The framebuffer_size_callback no longer performs any GPU resource allocation. It only updates the viewport (which is cheap and safe) and stores the new dimensions in the App state.

void framebuffer_size_callback(GLFWwindow* window, int width, int height) {
    App* app = (App*)glfwGetWindowUserPointer(window);
    app->width = width;
    app->height = height;
    glViewport(0, 0, width, height);

    // Only set the request flag
    app->pending_width = width;
    app->pending_height = height;
    app->resize_pending = 1;
}

2. GPU Pipeline Drain

In app_toggle_fullscreen(), we now call glFinish() before invoking glfwSetWindowMonitor(). This ensures that the GPU pipeline is completely drained and all pending commands (fences, PBO transfers, swaps) are finished before the driver attempts the mode switch.

3. Main Loop Processing

The actual heavy lifting (postprocess_resize) is moved to the start of the next frame in app_run, safely outside the GLFW callback context.

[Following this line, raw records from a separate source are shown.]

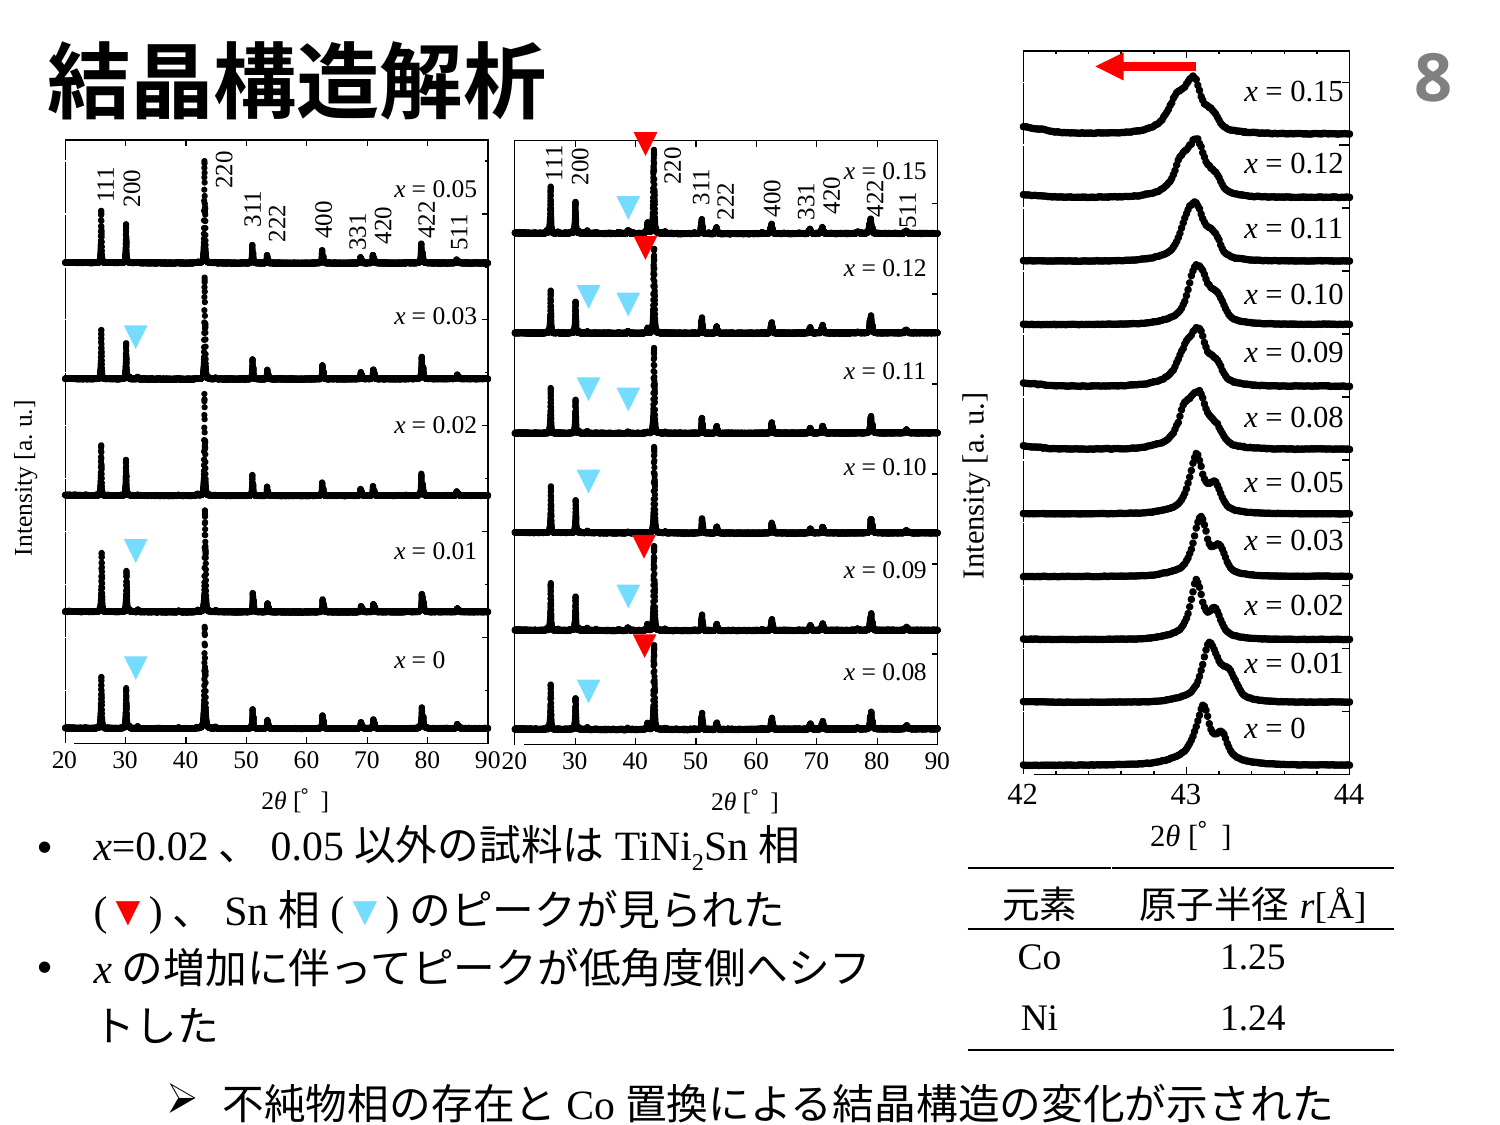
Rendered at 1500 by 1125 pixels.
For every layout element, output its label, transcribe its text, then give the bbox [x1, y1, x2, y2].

slide_number 8 [1145, 0, 1500, 160]
picture [2, 30, 1370, 874]
table_cell Co [968, 930, 1111, 989]
table_cell 1.24 [1112, 990, 1394, 1049]
text_box x=0.02、0.05以外の試料はTiNi2Sn相(▼)、Sn相(▼)のピークが見られた xの増加に伴ってピークが低角度側へシフトした [37, 832, 891, 1051]
text_box 不純物相の存在とCo置換による結晶構造の変化が示された [161, 1053, 1339, 1125]
table_cell Ni [968, 990, 1111, 1049]
text_box 結晶構造解析 [0, 0, 939, 160]
table_cell 1.25 [1112, 930, 1394, 989]
table_header 原子半径r[Å] [1112, 869, 1394, 928]
table_header 元素 [968, 874, 1111, 928]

// Inside app_run() while loop
glfwPollEvents();

if (app->resize_pending) {
    postprocess_resize(&app->postprocess, app->pending_width, app->pending_height);
    app->resize_pending = 0;
}

Stress Testing

A dedicated stress test was created to verify this fix: scripts/test_stress_fullscreen.sh.

How it works

  • It uses xdotool to send 'F' keystrokes rapidly (e.g., 10ms-50ms intervals).
  • It monitors the application's log output rather than window visibility. A deadlocked application may still have a visible window, but it will stop logging "Switched to fullscreen/windowed".
  • If the expected log message doesn't appear within 5 seconds, it detects a hang, captures a full GDB stack trace of all threads, and terminates the app.

Running the test

# Standard test
just stress-fullscreen

# Aggressive test with ASan
just stress-fullscreen-asan 200 10

Summary of Changes

File Change
include/app.h Added resize_pending, pending_width, pending_height fields.
src/app_input.c Updated framebuffer_size_callback to use flags; added glFinish() to toggle.
src/app.c Added deferred resize processing logic and state initialization.
Justfile Added stress-fullscreen automation.